The lack of a systematic assessment of fetal anatomy in our study applies especially to the dating scan group. In the Netherlands, guidelines recommend performance of dating scans no earlier than at 8+4 weeks and ideally between 10+0 and 12+6 weeks. In reality, most dating scans are performed by midwives at around or before 10 weeks of gestation. The only requirement is a correct crown-rump length measurement, with no quality control of operator experience and US equipment used. This study therefore reports on an unusual situation, where dating scans were postponed to beyond 11 weeks and performed by experienced sonographers, although not all trained in FTS. This policy was intentionally chosen by the US clinic where the study was performed to enable early screening for structural anomalies even in women not choosing FTS, but valuing early detection of structural defects.

The study did not show significant differences in the number of anomalies detected at dating or FTS scans. However, anomalies detected at dating scans (acrania, omphalocele, and megacystis) were more obvious than those detected at FTS (cardiac anomalies, renal agenesis, and polydactyly). Moreover, the organ visualization rate at FTS was significantly higher than at dating scans (73.6 vs. 24.1%, p < 0.001).

In line with previous studies [16, 17], this study indicates that training and education play a major role in the successful completion of a detailed US examination and that the optimal time for a first-trimester scan is 12–13 weeks [18, 19], when most fetal organs are sufficiently developed [14, 20, 21], their visualization can be complete in 86% of cases [22], the majority of spontaneous losses have already occurred (from 81 at 11 weeks to 13 at 13 weeks) [23], and only 3% may still occur thereafter [24]. In a previous prospective study by our group, we showed that when sonographers are instructed to perform a survey of fetal anatomy at the early scan, the detection rate can increase to 45% [4].

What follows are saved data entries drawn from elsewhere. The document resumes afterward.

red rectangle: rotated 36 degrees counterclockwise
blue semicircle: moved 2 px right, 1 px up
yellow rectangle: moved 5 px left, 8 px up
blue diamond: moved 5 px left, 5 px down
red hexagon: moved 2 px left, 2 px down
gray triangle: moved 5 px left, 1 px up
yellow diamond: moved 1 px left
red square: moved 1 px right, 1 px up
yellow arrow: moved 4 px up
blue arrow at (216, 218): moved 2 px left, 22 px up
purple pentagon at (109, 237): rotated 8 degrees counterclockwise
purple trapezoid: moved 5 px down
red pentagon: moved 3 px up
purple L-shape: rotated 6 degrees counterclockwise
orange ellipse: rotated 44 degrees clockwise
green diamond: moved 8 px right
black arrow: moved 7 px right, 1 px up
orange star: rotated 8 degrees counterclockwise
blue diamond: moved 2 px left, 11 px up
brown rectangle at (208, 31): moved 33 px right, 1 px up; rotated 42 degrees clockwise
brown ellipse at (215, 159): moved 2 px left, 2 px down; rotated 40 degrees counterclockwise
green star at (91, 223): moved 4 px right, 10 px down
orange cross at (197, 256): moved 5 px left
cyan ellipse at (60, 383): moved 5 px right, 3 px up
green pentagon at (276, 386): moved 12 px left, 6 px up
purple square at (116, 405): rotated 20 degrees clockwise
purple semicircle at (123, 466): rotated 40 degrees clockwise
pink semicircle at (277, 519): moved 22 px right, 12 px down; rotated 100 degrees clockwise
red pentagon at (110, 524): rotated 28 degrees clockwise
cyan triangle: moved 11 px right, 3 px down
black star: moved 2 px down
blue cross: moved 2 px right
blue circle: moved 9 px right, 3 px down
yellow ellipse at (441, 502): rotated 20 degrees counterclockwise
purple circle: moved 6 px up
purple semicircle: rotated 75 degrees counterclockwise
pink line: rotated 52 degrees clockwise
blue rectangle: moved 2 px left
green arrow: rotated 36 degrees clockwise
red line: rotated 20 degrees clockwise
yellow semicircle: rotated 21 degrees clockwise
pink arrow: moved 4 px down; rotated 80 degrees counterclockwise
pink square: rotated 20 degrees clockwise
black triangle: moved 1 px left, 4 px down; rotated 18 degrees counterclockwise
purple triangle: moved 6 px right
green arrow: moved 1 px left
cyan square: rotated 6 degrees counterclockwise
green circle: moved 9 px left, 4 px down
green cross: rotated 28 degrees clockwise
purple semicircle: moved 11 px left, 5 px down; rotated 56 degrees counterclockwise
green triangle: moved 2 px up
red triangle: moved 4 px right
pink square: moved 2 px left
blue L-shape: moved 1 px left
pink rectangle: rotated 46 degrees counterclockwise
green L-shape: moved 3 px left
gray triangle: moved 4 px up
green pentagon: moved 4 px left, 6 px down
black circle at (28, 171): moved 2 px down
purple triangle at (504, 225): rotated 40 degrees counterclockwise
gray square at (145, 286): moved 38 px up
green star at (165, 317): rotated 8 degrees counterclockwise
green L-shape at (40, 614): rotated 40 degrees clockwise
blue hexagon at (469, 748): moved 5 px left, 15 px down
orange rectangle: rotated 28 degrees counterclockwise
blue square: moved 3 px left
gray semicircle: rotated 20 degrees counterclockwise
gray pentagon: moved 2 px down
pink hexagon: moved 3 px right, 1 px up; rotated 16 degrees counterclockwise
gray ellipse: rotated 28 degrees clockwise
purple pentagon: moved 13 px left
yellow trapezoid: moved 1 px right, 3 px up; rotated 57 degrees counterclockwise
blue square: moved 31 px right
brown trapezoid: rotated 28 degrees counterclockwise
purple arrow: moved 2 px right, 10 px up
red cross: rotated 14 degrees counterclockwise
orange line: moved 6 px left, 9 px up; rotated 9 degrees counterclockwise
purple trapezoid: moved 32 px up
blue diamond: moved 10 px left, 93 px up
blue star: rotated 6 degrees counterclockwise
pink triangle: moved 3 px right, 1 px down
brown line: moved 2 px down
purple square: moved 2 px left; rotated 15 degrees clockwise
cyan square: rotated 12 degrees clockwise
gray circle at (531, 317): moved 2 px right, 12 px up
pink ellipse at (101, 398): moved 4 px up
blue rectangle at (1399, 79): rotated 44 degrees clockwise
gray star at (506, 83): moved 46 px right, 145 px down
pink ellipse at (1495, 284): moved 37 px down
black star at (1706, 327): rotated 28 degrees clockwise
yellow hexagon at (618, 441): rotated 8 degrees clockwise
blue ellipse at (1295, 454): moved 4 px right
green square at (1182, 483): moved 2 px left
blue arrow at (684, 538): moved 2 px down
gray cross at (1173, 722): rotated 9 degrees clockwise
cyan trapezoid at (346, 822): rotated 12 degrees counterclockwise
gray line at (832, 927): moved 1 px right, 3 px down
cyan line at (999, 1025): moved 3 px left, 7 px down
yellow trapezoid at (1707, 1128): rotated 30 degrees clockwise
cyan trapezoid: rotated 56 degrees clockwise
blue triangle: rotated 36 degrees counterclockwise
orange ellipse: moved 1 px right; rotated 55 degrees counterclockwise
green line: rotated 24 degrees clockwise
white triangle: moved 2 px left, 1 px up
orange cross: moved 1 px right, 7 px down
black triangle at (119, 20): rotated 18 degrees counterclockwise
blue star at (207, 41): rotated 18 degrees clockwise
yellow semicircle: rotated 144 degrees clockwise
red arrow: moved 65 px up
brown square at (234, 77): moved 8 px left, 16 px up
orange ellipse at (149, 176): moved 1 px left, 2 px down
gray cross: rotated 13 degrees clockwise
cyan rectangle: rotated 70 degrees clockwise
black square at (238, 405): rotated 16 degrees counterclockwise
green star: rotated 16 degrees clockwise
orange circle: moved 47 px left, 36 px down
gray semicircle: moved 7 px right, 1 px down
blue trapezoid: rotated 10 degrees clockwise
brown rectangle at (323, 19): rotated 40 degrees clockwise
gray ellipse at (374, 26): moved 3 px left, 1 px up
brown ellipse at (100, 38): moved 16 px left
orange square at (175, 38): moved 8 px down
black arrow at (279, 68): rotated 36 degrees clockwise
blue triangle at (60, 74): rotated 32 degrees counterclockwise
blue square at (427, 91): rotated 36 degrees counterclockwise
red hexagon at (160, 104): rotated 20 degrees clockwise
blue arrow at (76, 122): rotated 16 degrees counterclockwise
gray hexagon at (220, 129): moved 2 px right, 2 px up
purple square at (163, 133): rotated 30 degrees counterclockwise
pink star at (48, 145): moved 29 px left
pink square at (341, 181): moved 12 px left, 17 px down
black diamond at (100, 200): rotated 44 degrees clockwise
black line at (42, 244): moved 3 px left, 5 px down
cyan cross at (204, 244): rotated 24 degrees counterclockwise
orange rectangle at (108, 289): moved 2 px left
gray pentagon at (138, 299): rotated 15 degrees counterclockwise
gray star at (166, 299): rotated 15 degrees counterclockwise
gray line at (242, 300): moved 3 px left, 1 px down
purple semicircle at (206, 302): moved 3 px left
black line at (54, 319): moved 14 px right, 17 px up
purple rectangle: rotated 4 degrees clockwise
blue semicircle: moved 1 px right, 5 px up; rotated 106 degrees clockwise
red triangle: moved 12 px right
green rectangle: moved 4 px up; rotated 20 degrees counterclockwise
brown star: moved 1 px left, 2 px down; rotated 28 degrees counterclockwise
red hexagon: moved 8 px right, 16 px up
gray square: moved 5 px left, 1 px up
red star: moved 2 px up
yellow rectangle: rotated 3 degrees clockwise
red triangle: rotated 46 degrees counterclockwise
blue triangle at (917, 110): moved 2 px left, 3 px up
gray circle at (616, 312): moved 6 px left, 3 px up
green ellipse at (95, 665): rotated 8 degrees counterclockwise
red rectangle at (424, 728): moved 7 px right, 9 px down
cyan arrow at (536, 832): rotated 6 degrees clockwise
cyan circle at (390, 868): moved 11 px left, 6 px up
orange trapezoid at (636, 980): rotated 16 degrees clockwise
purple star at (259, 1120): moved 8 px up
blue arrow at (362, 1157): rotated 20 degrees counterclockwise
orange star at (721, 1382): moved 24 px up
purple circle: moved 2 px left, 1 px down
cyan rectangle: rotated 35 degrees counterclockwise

The importance of an early diagnosis is that it allows more time for additional investigations, repeat US examinations, and informed parental decision making regarding the course of pregnancy. If termination of pregnancy is chosen, this can occur without time constraint and with less psychological and medical sequelae than at a later stage [25, 26]. This is also the main reason for women to prefer early screening [27]. Indeed, the relatively high percentage of termination of pregnancy after early detection of anomalies in this study is explained by their severity. Early diagnosis becomes especially important with the introduction of prenatal wide exome sequencing [28, 29]. In case of anomalies with normal array comparative genomic hybridization, there is still enough time to carry out this advanced genetic investigation within the legal term for termination in most countries.

To conclude, in view of the strong decline in FTS after the introduction of cffDNA as first-tier screening for aneuploidies, we recommend the introduction of a 12–13-week scan as first part of the routine anomaly screening in pregnancy, as this enables early identification of se vere anomalies. The screening can then be completed at around 20 weeks and target especially the more challenging organs, such as the brain and heart. We anticipate that additional training of sonographers and use of the vaginal route when visualization is suboptimal will significantly increase the number of anomalies diagnosed at the 12–13-week scan.

Statement of Ethics

This study was approved by the Medical Ethics Committee of the University Hospital.

Disclosure Statement

The authors report no conflict of interest.